Problem to solve — Set down exactly each line of the entries below, beginning at the one that contains "flexible rental options in Brussels." and ending at the last, and no others.

Material provided —
┄┄┄┄┄┄┄┄┄┄┄┄┄┄┄┄┄┄┄┄

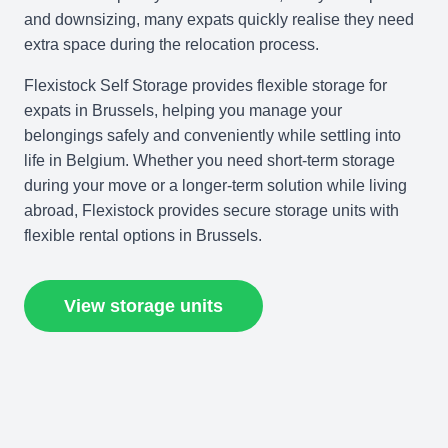
and downsizing, many expats quickly realise they need
extra space during the relocation process.
Flexistock Self Storage provides flexible storage for
expats in Brussels, helping you manage your
belongings safely and conveniently while settling into
life in Belgium. Whether you need short-term storage
during your move or a longer-term solution while living
abroad, Flexistock provides secure storage units with
flexible rental options in Brussels.
View storage units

┄┄┄┄┄┄┄┄┄┄┄┄┄┄┄┄┄┄┄┄

Your solution —
flexible rental options in Brussels.
View storage units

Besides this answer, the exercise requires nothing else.